INTERRUMPIMOS NUESTRO PROGRAMA PARA INFORMAR A AMÉRICA QUE, EN ESTE MOMENTO, UNA NAVE ESPACIAL DE ORIGEN DESCONOCIDO ESTA INTENTANDO ATERRIZAR EN MUROC. LA NAVE RESPONDE A LA DESCRIPCIÓN DADA POR LANE A WALTER HOWARD PATH EN LO QUE SE CREYÓ UN EMBUSTE. SE ACABA DE RECIBIR LA INFORMACIÓN DE QUE EL PRIMER INTENTO DE ATERRIZAJE NO HA TENIDO ÉXITO. SE LES FACILITARÁ NUEVAS INFORMACIONES TAN PRONTO SEAN RECIBIDAS EN ESTA EMISORA. REANUDAMOS NUESTRO HABITUAL PROGRAMA.

Jord Orlan dejó la vitrina de los sueños y regresó a sus habitaciones. Había estado mordiendo con tal fuerza la placa entre sus dientes que hasta se había hecho daño en el labio.

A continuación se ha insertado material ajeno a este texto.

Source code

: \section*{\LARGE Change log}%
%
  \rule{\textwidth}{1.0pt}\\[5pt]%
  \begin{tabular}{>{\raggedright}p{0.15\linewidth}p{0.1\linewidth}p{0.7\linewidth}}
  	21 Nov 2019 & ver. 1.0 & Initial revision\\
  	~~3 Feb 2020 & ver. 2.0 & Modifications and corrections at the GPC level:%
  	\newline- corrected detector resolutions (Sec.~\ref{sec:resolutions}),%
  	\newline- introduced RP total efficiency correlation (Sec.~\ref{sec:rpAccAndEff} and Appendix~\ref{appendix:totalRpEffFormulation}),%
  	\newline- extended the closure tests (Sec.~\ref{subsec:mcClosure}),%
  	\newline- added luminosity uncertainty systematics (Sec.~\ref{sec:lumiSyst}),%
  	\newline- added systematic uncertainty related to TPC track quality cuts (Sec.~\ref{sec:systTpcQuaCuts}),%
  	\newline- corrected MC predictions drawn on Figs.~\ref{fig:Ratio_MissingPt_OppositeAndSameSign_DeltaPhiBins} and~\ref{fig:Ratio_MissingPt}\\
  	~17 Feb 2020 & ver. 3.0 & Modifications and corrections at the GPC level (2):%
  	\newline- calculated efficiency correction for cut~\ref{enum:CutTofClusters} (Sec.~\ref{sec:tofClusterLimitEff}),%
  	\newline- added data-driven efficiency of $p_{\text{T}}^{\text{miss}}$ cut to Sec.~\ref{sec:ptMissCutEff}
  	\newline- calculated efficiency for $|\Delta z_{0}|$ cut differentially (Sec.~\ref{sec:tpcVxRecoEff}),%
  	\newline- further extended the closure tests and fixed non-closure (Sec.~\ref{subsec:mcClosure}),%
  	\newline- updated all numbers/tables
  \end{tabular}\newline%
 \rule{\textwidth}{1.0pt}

Se sentó, solo, tratando de reconstruir algo de lo que ya no podía seguir creyendo. Una construcción acababa de derrumbarse en su mente, y no era posible reconstruirla.

Vio, mentalmente, la gran nave, posándose sobre la superficie de un mundo extraño. Afuera, donde había habido seis naves, había sólo cinco ahora.

Se había deslizado en la mente de un espectador y había visto a Raul y Leesa llevados en un vehículo desde la nave hasta un lejano edificio. Les había visto, en uno de los sueños, más delgados que cuando se marcharon. En un momento determinado se había acercado lo suficiente para poder oír la fina voz, fatigada, de Raul, hablando en el lenguaje de la Tierra, lentamente, ya que sólo podía hablarlo por lo que recordaba de los sueños.

—La doctora Inly y el doctor Lane. Es a ellos a quienes debemos ver rápidamente.

Ya no quedaba nada por creer. Y recordó la Ley. Ese viaje significa el final de los sueños. Vio, ante sí, los largos años vacíos, llenos nada más de los juegos que ahora serían insubstanciales.

Sabía lo que tenía que hacer. Descendió hasta el piso inferior y buscó una herramienta pesada. Cuando terminó lo que tenía que hacer tenía las manos con ampollas.

Y fue en busca de su pueblo para comunicarles que los sueños habían terminado.